4. Mix ingredients together and pack into crock. Pack just a bit into the crock at a time and tamp it down hard using your fists or any (other) sturdy kitchen implement. The tamping packs the kraut tight in the crock and helps force water out of the cabbage.

5. Cover kraut with weights. These weights force water out of the cabbage and keep the cabbage submerged under the brine.
Cover the whole thing with the lid.

6. Press down on the weights to add pressure to the cabbage and help force water out of it. Continue doing this periodically (as often as you think of it, every few hours), until the brine rises above the cover. This can take up to about 24 hours, as the salt draws water out of the cabbage slowly. Some cabbage, particularly if it is old, simply contains less water. If the brine does not rise above the top level of the kraut by the next day, add enough salt water to bring the brine level above the weights. Add about a teaspoon of salt to a cup of water and stir until it’s completely dissolved.

7. When the brine is at the proper level above the cabbage, add water to the rim of the crock, sealing it and preventing bacteria from getting into the mixture. Leave the crock to ferment. Add water as needed .

8. Check the kraut every day or two. The volume reduces as the fermentation proceeds. Don’t worry, the kraut itself is under the anaerobic protection of the brine. Rinse off the weights. Taste the kraut.
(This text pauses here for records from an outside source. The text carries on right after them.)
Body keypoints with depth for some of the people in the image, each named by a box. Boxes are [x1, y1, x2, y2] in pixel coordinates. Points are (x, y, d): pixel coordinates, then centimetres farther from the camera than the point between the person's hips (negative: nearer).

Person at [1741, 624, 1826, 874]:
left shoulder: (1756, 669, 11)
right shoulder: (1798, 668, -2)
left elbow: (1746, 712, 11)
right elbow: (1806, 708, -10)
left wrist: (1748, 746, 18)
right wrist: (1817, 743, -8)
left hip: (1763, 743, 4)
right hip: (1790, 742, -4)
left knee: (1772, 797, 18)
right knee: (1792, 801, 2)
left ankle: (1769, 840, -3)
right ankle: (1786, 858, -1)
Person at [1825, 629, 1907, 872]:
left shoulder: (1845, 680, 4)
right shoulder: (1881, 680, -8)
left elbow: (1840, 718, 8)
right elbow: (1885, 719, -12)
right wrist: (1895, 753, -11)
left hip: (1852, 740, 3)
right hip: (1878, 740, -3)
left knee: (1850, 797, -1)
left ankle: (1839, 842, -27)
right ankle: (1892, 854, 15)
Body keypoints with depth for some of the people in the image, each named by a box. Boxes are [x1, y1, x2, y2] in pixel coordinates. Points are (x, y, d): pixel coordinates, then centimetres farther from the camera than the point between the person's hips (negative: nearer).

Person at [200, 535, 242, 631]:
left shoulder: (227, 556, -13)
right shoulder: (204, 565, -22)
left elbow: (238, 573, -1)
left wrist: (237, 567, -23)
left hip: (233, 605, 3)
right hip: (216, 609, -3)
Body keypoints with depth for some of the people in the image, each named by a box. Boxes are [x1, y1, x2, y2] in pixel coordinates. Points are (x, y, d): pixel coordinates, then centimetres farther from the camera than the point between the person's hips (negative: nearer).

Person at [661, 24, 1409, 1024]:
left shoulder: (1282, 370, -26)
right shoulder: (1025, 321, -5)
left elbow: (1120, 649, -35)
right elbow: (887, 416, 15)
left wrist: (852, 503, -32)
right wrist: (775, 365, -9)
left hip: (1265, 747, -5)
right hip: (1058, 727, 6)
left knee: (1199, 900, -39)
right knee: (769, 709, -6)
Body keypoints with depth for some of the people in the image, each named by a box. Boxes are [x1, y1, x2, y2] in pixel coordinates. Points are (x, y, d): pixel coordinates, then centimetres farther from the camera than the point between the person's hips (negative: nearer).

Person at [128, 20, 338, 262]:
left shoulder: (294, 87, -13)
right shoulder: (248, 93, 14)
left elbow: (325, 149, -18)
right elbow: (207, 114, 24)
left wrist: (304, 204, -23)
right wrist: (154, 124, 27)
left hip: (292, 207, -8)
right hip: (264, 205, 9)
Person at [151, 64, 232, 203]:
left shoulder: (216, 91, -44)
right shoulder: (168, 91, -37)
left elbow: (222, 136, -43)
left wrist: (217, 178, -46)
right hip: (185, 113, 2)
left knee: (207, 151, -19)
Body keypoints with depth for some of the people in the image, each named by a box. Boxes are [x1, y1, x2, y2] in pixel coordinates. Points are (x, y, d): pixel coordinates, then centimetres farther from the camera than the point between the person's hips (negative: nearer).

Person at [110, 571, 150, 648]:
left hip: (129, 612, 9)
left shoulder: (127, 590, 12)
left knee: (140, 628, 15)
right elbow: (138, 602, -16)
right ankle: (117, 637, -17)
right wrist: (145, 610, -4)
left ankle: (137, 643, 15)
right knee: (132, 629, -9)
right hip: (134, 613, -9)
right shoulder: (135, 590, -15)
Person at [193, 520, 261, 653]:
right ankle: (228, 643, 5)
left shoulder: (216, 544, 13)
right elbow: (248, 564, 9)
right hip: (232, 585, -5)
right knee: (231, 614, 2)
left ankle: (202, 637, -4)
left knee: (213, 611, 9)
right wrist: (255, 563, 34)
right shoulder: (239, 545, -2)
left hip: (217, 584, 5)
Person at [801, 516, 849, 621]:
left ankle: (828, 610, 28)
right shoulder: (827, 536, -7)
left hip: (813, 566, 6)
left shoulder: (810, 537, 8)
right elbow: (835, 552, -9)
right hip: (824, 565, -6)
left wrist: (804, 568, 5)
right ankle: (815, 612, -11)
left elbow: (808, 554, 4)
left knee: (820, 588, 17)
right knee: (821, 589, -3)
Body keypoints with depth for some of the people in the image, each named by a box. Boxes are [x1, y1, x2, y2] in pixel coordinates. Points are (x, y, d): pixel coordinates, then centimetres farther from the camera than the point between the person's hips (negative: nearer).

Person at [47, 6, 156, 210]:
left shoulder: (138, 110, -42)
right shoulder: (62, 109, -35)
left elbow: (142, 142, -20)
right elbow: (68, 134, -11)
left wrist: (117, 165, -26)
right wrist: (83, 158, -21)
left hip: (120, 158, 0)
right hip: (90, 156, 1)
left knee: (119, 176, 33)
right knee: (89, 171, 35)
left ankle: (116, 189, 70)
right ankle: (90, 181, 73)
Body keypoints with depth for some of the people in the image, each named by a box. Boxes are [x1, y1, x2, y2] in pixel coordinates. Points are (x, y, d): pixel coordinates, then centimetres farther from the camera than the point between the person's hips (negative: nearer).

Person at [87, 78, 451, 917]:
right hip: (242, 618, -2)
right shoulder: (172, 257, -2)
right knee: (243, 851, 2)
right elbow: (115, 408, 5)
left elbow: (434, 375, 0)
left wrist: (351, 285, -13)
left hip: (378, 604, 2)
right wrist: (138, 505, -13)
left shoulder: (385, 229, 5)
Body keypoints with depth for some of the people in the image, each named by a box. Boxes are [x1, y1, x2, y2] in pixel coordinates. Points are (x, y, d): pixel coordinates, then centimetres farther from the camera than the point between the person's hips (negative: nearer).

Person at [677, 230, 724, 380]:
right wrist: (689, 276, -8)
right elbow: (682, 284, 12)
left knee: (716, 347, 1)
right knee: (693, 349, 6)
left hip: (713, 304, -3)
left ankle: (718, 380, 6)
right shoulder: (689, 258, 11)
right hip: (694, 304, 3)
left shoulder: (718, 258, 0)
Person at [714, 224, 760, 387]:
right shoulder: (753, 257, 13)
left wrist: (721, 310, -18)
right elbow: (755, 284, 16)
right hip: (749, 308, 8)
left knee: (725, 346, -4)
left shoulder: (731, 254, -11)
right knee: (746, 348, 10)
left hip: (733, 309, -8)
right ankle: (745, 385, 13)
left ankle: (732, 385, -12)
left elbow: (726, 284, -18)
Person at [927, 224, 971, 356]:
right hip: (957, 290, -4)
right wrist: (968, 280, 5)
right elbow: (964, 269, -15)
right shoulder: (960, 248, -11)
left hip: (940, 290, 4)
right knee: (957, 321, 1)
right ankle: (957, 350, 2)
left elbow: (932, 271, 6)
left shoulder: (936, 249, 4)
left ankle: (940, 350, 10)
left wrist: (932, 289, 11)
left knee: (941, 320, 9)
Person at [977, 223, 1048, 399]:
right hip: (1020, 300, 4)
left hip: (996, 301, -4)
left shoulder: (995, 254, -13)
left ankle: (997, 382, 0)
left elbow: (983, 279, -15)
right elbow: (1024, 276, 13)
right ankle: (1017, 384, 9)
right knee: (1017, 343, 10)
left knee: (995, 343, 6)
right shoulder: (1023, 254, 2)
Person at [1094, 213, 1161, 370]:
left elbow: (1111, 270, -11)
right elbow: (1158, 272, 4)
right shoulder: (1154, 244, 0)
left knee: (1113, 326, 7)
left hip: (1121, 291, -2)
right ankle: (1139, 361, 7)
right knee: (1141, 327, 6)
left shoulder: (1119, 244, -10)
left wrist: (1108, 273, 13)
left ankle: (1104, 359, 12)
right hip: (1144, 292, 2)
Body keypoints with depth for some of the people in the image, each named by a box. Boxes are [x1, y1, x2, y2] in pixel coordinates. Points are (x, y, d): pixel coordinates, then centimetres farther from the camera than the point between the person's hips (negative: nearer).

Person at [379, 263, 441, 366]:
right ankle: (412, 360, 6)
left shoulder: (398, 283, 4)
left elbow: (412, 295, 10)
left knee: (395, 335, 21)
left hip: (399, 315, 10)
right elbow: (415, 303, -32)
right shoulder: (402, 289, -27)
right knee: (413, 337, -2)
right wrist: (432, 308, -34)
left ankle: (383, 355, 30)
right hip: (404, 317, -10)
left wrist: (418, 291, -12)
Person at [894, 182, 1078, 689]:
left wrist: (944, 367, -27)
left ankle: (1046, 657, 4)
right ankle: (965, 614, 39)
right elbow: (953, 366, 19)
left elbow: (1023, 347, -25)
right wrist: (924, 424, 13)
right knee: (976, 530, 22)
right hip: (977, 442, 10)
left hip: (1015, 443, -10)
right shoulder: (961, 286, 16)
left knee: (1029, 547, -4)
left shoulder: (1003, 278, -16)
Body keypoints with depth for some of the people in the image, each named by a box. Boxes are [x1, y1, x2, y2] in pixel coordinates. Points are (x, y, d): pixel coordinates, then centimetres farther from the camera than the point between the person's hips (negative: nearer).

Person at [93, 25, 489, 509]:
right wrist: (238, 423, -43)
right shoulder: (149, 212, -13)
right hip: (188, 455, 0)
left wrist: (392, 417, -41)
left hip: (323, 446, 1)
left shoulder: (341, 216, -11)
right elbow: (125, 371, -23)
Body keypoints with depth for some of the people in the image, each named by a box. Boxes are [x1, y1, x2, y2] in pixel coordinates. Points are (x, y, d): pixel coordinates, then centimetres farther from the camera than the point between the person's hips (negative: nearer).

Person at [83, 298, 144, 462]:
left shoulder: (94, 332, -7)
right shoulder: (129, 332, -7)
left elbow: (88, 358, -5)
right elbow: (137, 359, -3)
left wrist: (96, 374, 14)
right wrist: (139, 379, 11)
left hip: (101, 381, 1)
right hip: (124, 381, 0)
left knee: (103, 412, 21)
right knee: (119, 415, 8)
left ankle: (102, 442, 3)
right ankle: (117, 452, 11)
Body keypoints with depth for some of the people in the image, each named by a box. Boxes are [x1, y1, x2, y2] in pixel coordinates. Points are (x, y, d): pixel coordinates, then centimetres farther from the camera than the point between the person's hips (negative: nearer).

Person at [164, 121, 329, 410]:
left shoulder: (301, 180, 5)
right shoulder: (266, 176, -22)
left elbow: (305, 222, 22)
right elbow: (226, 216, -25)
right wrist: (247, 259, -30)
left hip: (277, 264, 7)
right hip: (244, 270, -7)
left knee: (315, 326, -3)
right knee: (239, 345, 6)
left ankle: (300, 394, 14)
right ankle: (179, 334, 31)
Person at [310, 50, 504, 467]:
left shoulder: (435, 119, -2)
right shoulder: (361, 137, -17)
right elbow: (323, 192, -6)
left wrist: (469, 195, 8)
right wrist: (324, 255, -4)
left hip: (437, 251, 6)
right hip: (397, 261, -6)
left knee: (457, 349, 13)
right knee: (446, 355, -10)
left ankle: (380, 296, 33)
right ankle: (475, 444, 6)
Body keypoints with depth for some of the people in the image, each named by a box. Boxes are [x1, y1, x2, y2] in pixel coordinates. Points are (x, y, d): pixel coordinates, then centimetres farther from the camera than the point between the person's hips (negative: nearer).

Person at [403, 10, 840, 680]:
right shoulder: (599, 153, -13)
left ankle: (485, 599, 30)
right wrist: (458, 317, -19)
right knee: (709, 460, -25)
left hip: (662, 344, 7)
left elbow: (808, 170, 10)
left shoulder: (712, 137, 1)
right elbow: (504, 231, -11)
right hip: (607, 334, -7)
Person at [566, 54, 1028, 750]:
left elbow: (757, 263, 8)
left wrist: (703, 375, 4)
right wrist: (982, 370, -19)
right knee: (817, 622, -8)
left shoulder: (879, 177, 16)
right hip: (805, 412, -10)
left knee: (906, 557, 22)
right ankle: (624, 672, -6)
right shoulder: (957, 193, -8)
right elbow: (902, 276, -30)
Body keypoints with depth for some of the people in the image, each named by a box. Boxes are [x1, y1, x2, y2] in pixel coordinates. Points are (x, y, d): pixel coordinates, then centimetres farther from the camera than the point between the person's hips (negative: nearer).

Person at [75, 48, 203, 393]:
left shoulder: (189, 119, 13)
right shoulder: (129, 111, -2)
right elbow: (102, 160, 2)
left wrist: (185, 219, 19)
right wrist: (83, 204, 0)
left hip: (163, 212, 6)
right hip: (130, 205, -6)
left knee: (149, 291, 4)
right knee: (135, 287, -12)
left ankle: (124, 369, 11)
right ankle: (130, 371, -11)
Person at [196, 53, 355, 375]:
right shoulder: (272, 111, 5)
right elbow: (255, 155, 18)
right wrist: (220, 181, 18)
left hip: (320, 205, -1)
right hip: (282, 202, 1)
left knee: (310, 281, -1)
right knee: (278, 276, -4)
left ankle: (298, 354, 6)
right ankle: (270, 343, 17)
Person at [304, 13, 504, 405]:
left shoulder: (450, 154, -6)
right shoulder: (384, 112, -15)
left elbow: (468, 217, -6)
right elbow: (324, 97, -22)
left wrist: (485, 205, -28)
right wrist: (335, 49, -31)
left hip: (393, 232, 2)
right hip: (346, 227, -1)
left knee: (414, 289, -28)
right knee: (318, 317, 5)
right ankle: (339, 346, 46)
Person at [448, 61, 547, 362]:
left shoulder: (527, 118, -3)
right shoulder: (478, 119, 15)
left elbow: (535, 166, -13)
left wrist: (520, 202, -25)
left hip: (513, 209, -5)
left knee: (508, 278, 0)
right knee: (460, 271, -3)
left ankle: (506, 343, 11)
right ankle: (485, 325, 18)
Generally it starts to be tangy after a few days, and the taste gets stronger as time passes. In the cool temperatures of a cellar in winter, kraut can keep improving for months and months. In the summer or in a heated room, its life cycle is more rapid. Eventually it becomes soft and the flavor turns less pleasant.

9. Enjoy. Each time you scoop some kraut out of the crock, you have to repack it carefully. Make sure the kraut is packed tight in the crock, the surface is level, and the cover and weight are clean. Sometimes brine evaporates, so if the kraut is not submerged below brine just add salted water as necessary.

10. Develop a rhythm. Try to start a new batch before the previous batch runs out. Remove the remaining kraut from the crock, repack it with fresh salted cabbage, then pour the old kraut and its juices over the new kraut. This gives the new batch a boost with an active culture starter.